::: Data excerpts

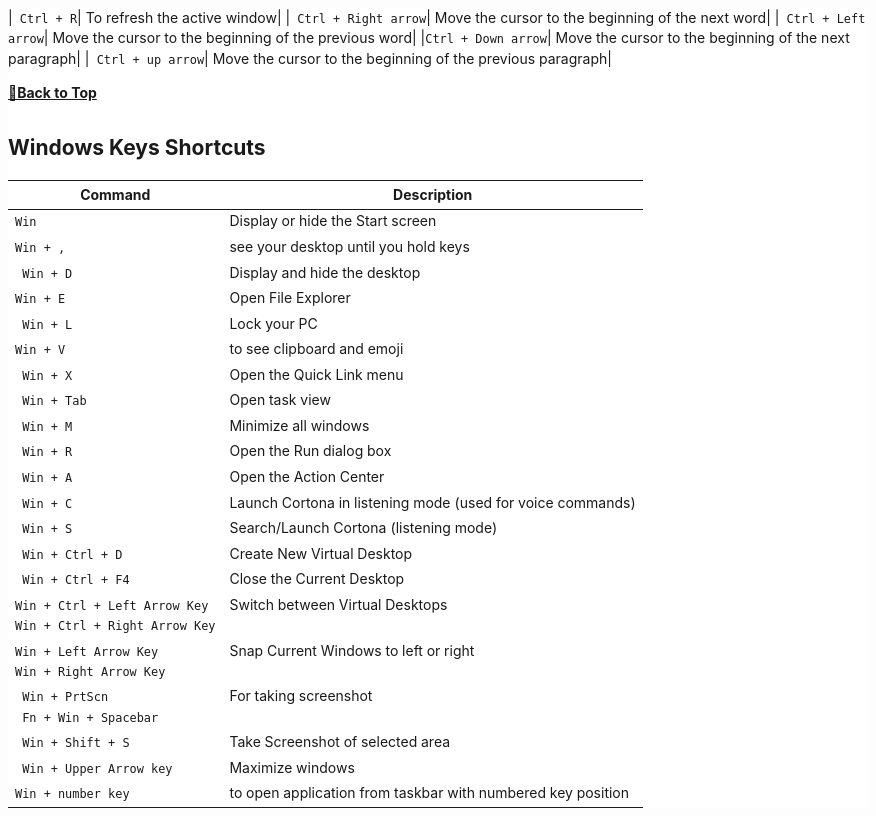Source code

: |` Ctrl + R`| To refresh the active window|
|` Ctrl + Right arrow`| Move the cursor to the beginning of the next word|
|` Ctrl + Left arrow`| Move the cursor to the beginning of the previous word|
|` Ctrl + Down arrow `| Move the cursor to the beginning of the next paragraph|
|` Ctrl + up arrow`| Move the cursor to the beginning of the previous paragraph|


**[🔼Back to Top](#table-of-contents)**

## Windows Keys Shortcuts

| Command | Description |
| ------- | ----------- |
| `Win` | Display or hide the Start screen |
| `Win + ,` | see your desktop until you hold keys |
|` Win + D`| Display and hide the desktop|
| `Win + E` | Open File Explorer |
|` Win + L`| Lock your PC|
| `Win + V` | to see clipboard and emoji |
|` Win + X`| Open the Quick Link menu|
|` Win + Tab`| Open task view|
|` Win + M`| Minimize all windows |
|` Win + R`| Open the Run dialog box |
|` Win + A`| Open the Action Center |
|` Win + C`| Launch Cortona in listening mode (used for voice commands) |
|` Win + S`| Search/Launch Cortona (listening mode) |
|` Win + Ctrl + D`| Create New Virtual Desktop |
|` Win + Ctrl + F4`| Close the Current Desktop |
| `Win + Ctrl + Left Arrow Key` <br /> `Win + Ctrl + Right Arrow Key` | Switch between Virtual Desktops |
| `Win + Left Arrow Key` <br /> `Win + Right Arrow Key` | Snap Current Windows to left or right |
|` Win + PrtScn` <br/> ` Fn + Win + Spacebar`| For taking screenshot|
|` Win + Shift + S`| Take Screenshot of selected area|
|` Win + Upper Arrow key`| Maximize windows|
| `Win + number key` | to open application from taskbar with numbered key position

::::::

● **Assignment**:
Can you convert the entries above, from their start through the line containing "the previous paragraph|", into a JSON list of strings with one string per line, skipping blank lines and leaving out the pictures?

● **Response to the exercise**:
[
  "Source code",
  ": |` Ctrl + R`| To refresh the active window|",
  "|` Ctrl + Right arrow`| Move the cursor to the beginning of the next word|",
  "|` Ctrl + Left arrow`| Move the cursor to the beginning of the previous word|",
  "|` Ctrl + Down arrow `| Move the cursor to the beginning of the next paragraph|",
  "|` Ctrl + up arrow`| Move the cursor to the beginning of the previous paragraph|"
]